Когда же дождливое время года кончилось, небо целые два месяца сияло безоблачной лазурью. Мне позволили бегать на воле с тем только, чтобы я не подбегал слишком близко к реке: рыхлая земля обрыва легко могла осыпаться подо мною, говорила Доменика. Кроме того, возле реки паслись стада диких буйволов. Но именно дикость-то их и опасность и возбуждали мое любопытство. Мрачный взгляд животных, странный дикий огонь, светившийся в их зрачках, — все это вызывало во мне чувство сродни тому, что влечет в пасть змеи птичку. Их дикий бег, быстрота, превосходящая лошадиную, их битвы между собою, состязание равных сил — приковывали мое внимание. Я старался изобразить на песке виденные мною сцены, а для пояснения своих рисунков слагал песни, подбирал к ним мелодии и распевал их, к большому удовольствию Доменики, говорившей, что я — умница мальчик и пою, как ангел небесный.

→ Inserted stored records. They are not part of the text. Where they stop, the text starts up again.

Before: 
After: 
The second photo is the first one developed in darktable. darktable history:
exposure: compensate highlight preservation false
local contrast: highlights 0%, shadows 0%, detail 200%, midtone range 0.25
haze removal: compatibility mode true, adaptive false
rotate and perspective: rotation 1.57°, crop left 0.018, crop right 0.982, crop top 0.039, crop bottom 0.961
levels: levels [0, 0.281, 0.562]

День ото дня солнце палило все сильнее; целое море огненного света лилось на Кампанью. Стоячие гниющие воды заражали воздух, и мы могли выходить из дома только по утрам да вечерам; ничего такого не знавал я в Риме на холме Пинчио. Я помнил, каково там было в самую жаркую пору года, когда нищие просили не на хлеб, а на кружку холодной воды, помнил и наваленные грудами чудесные зеленые арбузы, разрезанные пополам и обнажавшие свою пурпуровую мякоть с черными зернышками… Губы сохли при этих воспоминаниях еще сильнее! Солнце стояло прямо над головой, и тень моя, казалось, старалась спрятаться от его лучей под мои ноги. Буйволы лежали на спаленной траве неподвижно распростертыми, словно безжизненными, массами или в бешенстве описывали по равнине большие круги. Вот когда душа моя прониклась представлением о мучениях путешественника в жгучей африканской пустыне!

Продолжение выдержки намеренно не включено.